Under normal circumstance cells in our body maintain a high integrity of cell health. Our body has a natural process called Autophagy to eliminate damaged / mutated cells.
Cells Under Stress
Cells use autophagy to digest damaged or defective molecules, effectively eliminating the stressors like mis-folded proteins and damaged organelles that can threaten cell health, or in the case of hypoxia and serum starvation, devour existing proteins and organelles to generate key nutrients for survival. One process of autophagy involves the formation of a membrane around the damaged molecules, sequestering it from the rest of the cytosol with subsequent fusion with lysosomes.

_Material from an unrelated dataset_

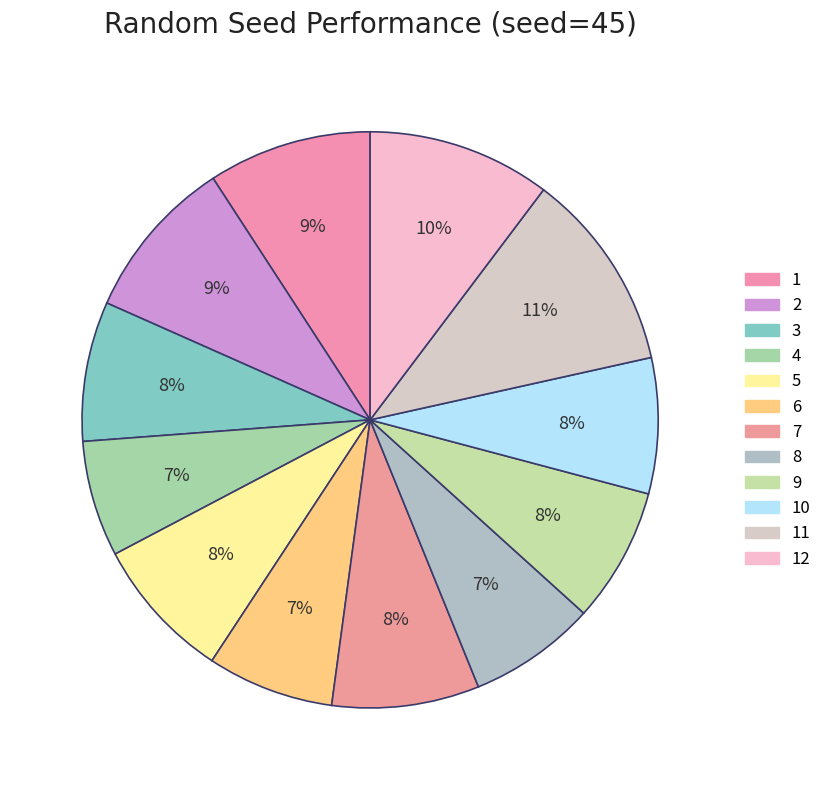

Which slice is the largest?

11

Autophagy is also thought to play a role in apoptosis or programmed cell death.
How Autophagy Works.
When it comes to managing stress, our cells function like efficient machines, quickly assessing the situation and finding ways to adjust. Autophagy—literally, “eating oneself”—is one way that cells deal with typical day-to-day stress (misfolded proteins, aged or defective organelles) as well as unexpected disasters (hypoxic conditions, serum starvation, viral infections). The cellular machinery either digests the damaged or defective molecules, effectively eliminating the stressors that threaten cell health, or, in the case of hypoxia and serum starvation, devours existing proteins and organelles to generate key nutrients for survival.